Growth and Decay, Law or not? The differential equation for decay that applies to radioactive decay is: 
$$dN/dt=-kN$$
for a positive constant k and number of particles N. My question is: is this, strictly speaking, a "Law"? I have seen this differential equation refered to as a "Law" and sometimes not, so what is the deal?
Thanks in advance for your help.
 A: A scientific law is a statement that concisely states an observation about nature that is true for a wide variety of situations. The important part is that the statement is about observations and experiments; it is not an attempt to explain the phenomena. That's a theory's job.
For example, the law of conservation of mass is true for all chemical reactions. Kepler's laws of planetary motion are also examples. I think your statement, that the rate of decrease of the amount of radioactive substances is proportional to the amount of the radioactive substance, is general enough to be called a law since it applies to all radioactivity. The equation does not explain how radioactivity works, but summarizes what experiments tell us about it.
One criteria for being a law would be if the statement would constitute a strict test for a theory to explain.

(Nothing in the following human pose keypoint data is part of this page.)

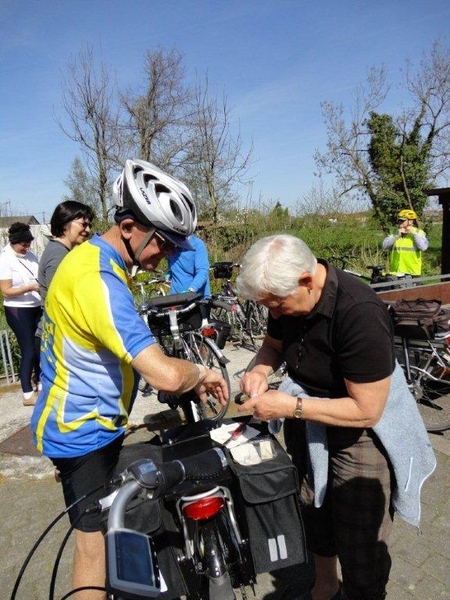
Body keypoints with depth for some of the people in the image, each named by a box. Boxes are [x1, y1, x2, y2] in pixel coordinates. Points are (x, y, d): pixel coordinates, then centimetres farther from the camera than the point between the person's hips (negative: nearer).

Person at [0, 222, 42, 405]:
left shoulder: (30, 255, 5)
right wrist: (30, 288, -25)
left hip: (36, 308, 6)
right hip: (18, 311, -6)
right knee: (29, 351, -2)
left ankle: (39, 382, 31)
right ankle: (28, 395, 11)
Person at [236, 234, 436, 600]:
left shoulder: (360, 314, -32)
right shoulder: (286, 297, -12)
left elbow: (366, 411, -28)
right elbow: (274, 344, 6)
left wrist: (291, 406, -29)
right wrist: (260, 369, -15)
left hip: (360, 430, -6)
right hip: (308, 423, 7)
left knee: (362, 553, 4)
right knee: (315, 519, 25)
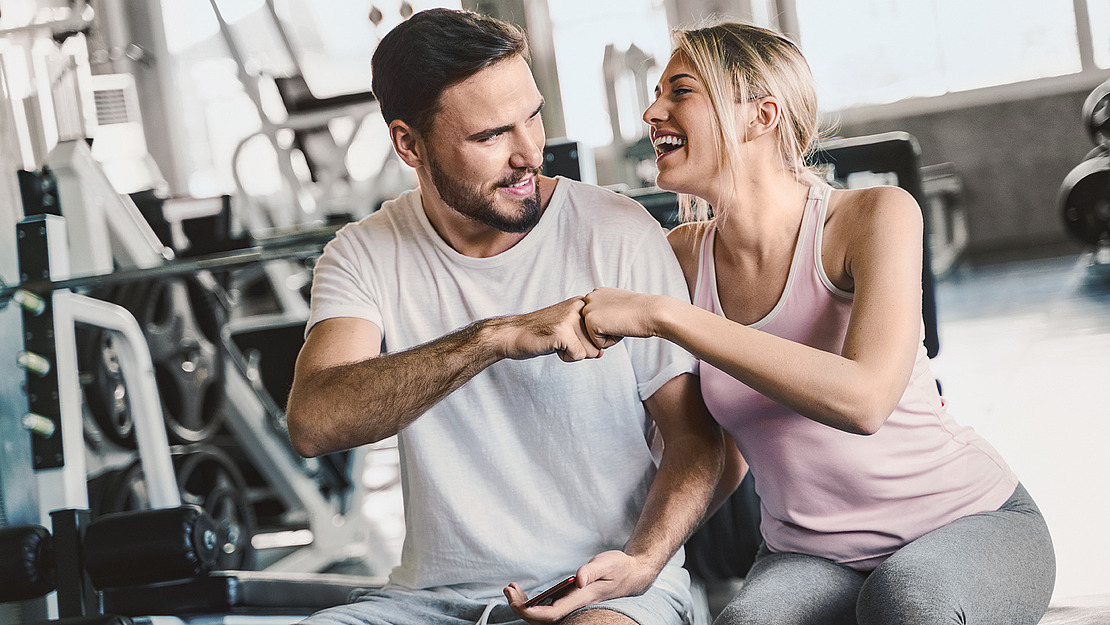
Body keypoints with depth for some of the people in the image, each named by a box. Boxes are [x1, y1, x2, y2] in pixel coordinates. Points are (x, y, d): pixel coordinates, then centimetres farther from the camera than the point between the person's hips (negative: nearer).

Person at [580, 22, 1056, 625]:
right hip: (809, 558, 2)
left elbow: (863, 399, -31)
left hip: (974, 524, -1)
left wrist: (663, 314, -32)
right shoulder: (682, 254, 0)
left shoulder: (876, 214, -13)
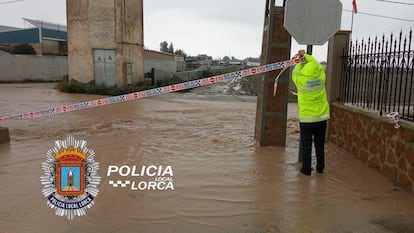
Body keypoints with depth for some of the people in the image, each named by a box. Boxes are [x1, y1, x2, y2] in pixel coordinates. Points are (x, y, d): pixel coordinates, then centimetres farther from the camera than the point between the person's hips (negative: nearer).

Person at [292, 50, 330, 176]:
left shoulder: (300, 80, -13)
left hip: (306, 119, -3)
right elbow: (319, 66, 13)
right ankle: (320, 167, 25)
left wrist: (300, 61, 27)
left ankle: (306, 169, 10)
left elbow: (295, 72, 10)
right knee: (320, 144, 15)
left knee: (306, 145, 6)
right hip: (321, 117, 3)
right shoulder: (321, 78, -6)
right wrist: (305, 55, 23)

It took Newton's theory of gravity to explain Kepler's laws. It took the Standard Model of particle physics to explain radioactivity.

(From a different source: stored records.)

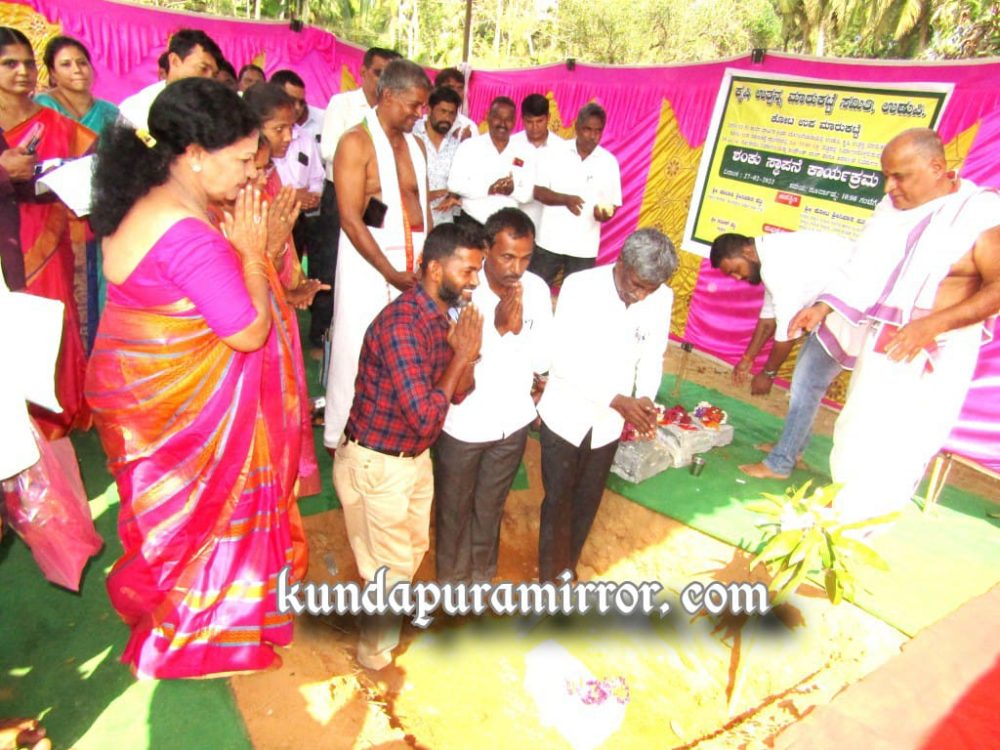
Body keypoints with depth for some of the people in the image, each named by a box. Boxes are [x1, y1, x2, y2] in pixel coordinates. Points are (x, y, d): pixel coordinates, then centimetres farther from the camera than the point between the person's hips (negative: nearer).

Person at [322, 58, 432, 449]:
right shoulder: (357, 142, -8)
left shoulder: (414, 143, 14)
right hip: (369, 263, -6)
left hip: (414, 265, 6)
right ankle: (340, 437, 18)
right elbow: (350, 219, -14)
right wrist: (390, 271, -17)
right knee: (358, 354, 1)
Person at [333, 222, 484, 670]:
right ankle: (375, 651, 37)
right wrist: (461, 355, -21)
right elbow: (426, 416, -31)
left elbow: (457, 394, 4)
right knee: (390, 566, 11)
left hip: (413, 457, 9)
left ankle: (388, 620, 53)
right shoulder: (402, 325, -29)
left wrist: (468, 353, -15)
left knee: (413, 550, 26)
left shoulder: (442, 318, 0)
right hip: (374, 464, -9)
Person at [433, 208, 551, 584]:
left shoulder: (537, 289, -11)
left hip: (512, 422, 3)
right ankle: (452, 580, 44)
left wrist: (518, 329, -26)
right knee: (454, 509, 19)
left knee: (490, 507, 24)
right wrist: (497, 327, -33)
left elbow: (543, 362, -8)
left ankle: (481, 575, 48)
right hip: (463, 424, -3)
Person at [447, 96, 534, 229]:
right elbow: (454, 184, -9)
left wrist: (513, 190, -18)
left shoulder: (523, 153, 6)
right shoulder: (469, 146, -2)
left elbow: (527, 194, 5)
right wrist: (488, 189, -20)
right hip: (470, 222, -2)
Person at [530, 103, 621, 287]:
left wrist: (605, 213, -21)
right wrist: (565, 199, -21)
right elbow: (538, 192, -4)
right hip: (550, 241, 0)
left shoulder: (609, 162, 1)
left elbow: (613, 204, 2)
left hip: (584, 247, 0)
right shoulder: (556, 153, -1)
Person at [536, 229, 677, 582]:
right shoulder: (580, 287, -22)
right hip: (565, 415, -3)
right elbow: (562, 359, -22)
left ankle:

In any case, words like "law," "theory," and even "science" can have definitions that have fuzzy boundaries and edge cases. Newton's theory of gravity is summarized by the inverse-square law, itself needing Einstein's General Relatively theory for explanation.
A: Maybe your are looking for a more physical explanation. 

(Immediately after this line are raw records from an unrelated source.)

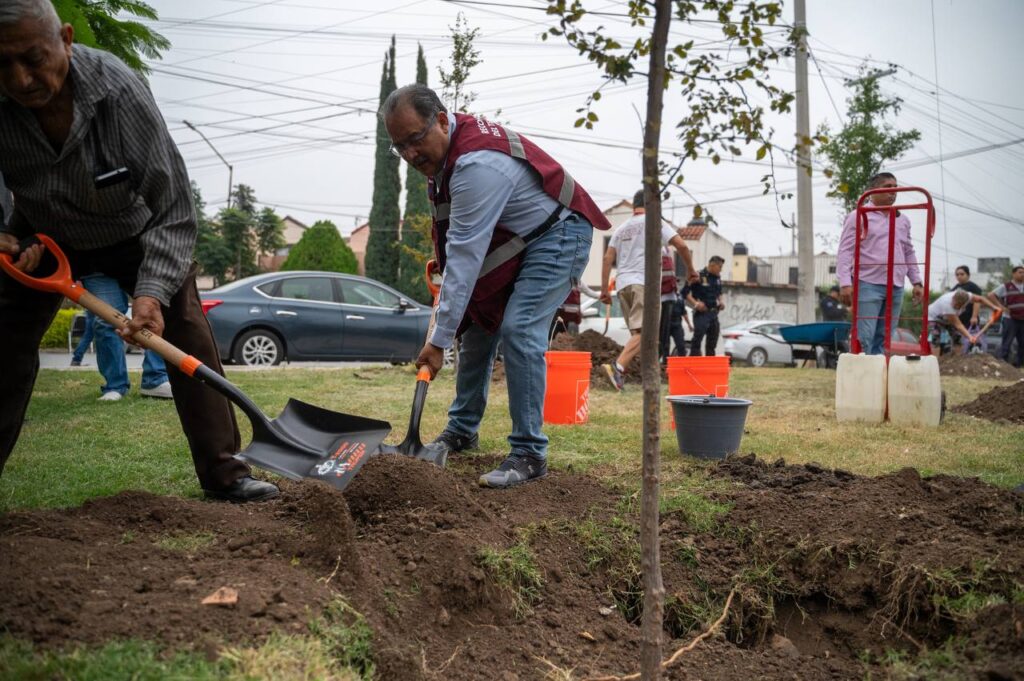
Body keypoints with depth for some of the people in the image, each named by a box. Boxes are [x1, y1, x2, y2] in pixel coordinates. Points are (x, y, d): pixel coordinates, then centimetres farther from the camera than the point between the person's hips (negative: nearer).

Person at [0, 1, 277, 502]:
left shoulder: (119, 92, -36)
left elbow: (174, 212, -32)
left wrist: (153, 292, -42)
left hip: (134, 230, -2)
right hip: (43, 235, 3)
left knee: (188, 335, -12)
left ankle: (224, 474, -5)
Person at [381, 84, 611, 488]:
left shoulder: (478, 165, -34)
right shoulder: (441, 146, -3)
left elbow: (466, 258, -35)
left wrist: (438, 339, -34)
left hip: (558, 234, -10)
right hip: (514, 239, 10)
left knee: (519, 330, -22)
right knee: (476, 325, 9)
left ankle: (529, 454, -13)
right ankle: (462, 430, 24)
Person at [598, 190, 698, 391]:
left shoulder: (622, 228, 20)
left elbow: (608, 258, 13)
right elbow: (681, 245, -3)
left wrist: (605, 289, 12)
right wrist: (690, 270, 11)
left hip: (623, 284, 7)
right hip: (644, 283, -6)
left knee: (637, 332, 13)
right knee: (644, 331, -15)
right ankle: (618, 366, -33)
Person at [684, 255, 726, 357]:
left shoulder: (717, 278, 12)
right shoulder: (699, 276, -10)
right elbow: (685, 292, -10)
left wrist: (720, 301, 9)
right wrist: (695, 303, -19)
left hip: (713, 313, 7)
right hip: (701, 313, -7)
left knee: (712, 341, 11)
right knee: (698, 337, -14)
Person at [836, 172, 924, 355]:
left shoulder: (903, 220, 19)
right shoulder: (857, 216, 0)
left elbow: (909, 253, 24)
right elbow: (845, 251, -6)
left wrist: (917, 282, 16)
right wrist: (845, 283, -16)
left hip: (896, 287, 6)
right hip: (868, 284, -6)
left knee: (883, 338, 7)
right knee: (864, 338, -10)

Imagine you have a material that consists of identical atoms. The atom cores are not stable and therefore we call the material radioactive. With quantum mechanics you can calculate the probability that a atom core that has not decayed yet will decay. If you do this you will find a constant probability! 
In order to clarify this imagine the situation where I have one atom core, which can decay at any moment. Now I wait 5 minutes and look if it decays. Imagine it does not decay. Now I take a take another atom core at but it beside it. Is the probability that the first atom core decays sooner that the second one greater than 50%. No, it is exactly equal to 50%,  because their decay probabilities are the same. 
So, historically the differential equation in your post, might have been an empirical law that some experimentalist postulated because it's solution fitted the data well. However, it has a strong theoretical foundation. 
(I would call emperical and theoretical formula's both laws of nature by the way.)
A: Physics is about quantified observations of nature, modeled mathematically. The mathematical models are rigorous and self consistent but in order to connect to measurements extra postulates are needed, which define the connection of the mathematical formulae to data. Laws are parts of these postulates. In the same way that axioms are not provable within a mathematical theory, physics laws are not provable through the mathematical model, they are part of the physical axioms which pick up the solutions that are relevant to the data.
Your example may be called a law by some, but it is not crucial to the model, it is not an axiom or postulate, it is part of the output of the mathematics, in my opinion.